======== PAGE EXCERPT ========
Anyway, the next night I decide to look around for a custom stock market application. Lo and behold, I found Friend O'Nomics. It's "a completely superficial, multiplayer, stock market based game, which allows players to trade shares of their friends, just as they would trade shares of a publicly traded corporation. The main goals of the game would be to have your personal stock achieve the highest value, as well as building a portfolio of friends with the highest value."

Um, yeah, that's exactly what I was looking for! Somebody had already created the perfect application for us and it was just launched last month. How incredible is that? The site is awesome because it's clean and easy to use and it's absolutely free. You create an account, make up your stock ticker symbol, and then you're free to create or join markets. Currently me and a few others are beta-testing the site but I'm going to figure out the best way to use this thing for sustainable fun and then launch a full scale assault on everyone I know.
======== STORED RECORDS ========
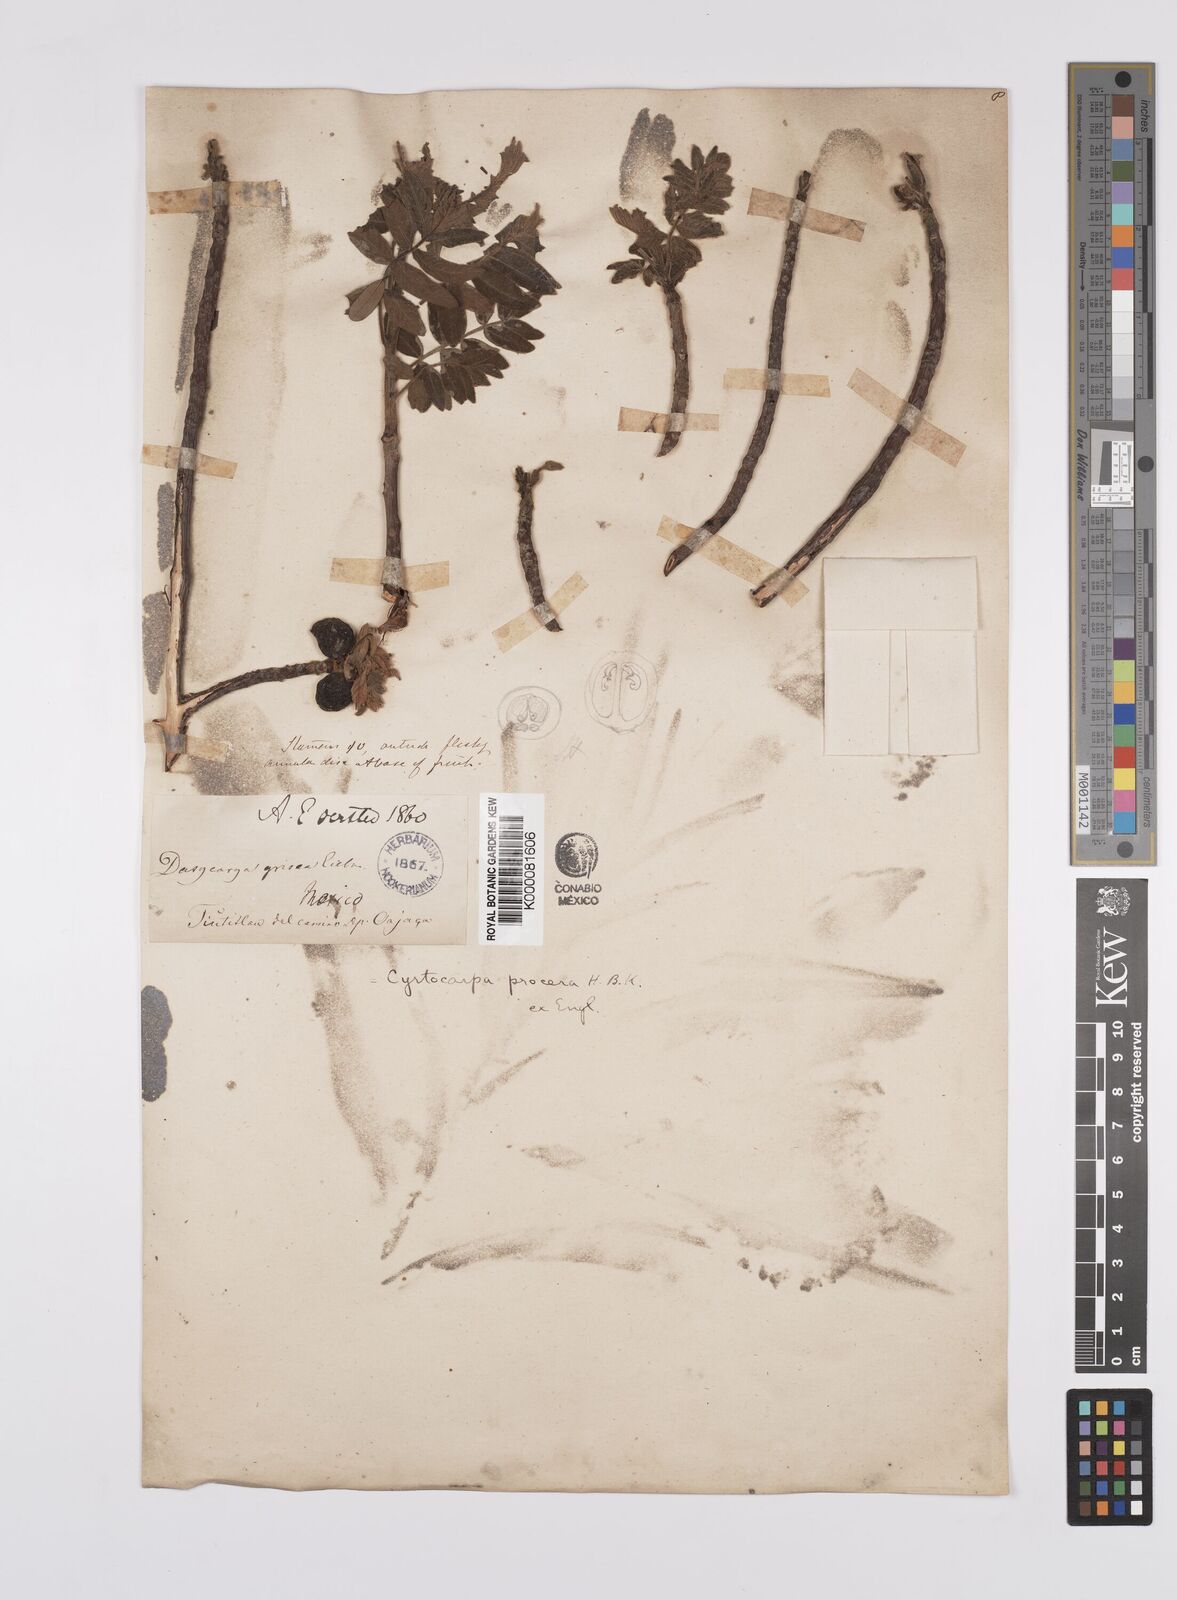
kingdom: Plantae
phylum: Tracheophyta
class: Magnoliopsida
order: Sapindales
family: Anacardiaceae
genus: Cyrtocarpa
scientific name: Cyrtocarpa procera
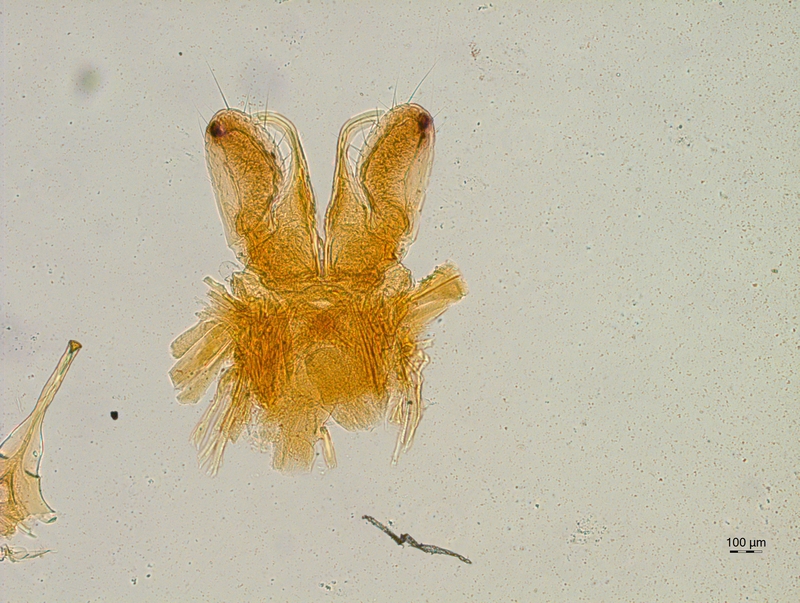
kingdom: Animalia
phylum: Arthropoda
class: Diplopoda
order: Chordeumatida
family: Chordeumatidae
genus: Mycogona
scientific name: Mycogona germanica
========
**TASK LIST**
**1)** Answer these from the Friend O'Nomics excerpt, one line each:
(a) When was the site launched?
(b) What are the two main goals of the game?
(c) After creating an account, what does a user do next?
**2)** Summarize the Friend O'Nomics excerpt in two sentences.

**RESPONSES PER TASK**
**1)**
(a) Last month.
(b) To have your personal stock reach the highest value, and to build a portfolio of friends with the highest value.
(c) Make up a stock ticker symbol, then create or join markets.

**2)** While searching for a custom stock market application, the writer found Friend O'Nomics, a free multiplayer game launched last month in which players trade shares of their friends as they would shares of a public corporation. The writer and a few others are beta-testing the clean, easy-to-use site, and the writer plans to find the best way to use it for sustainable fun before bringing it to everyone the writer knows.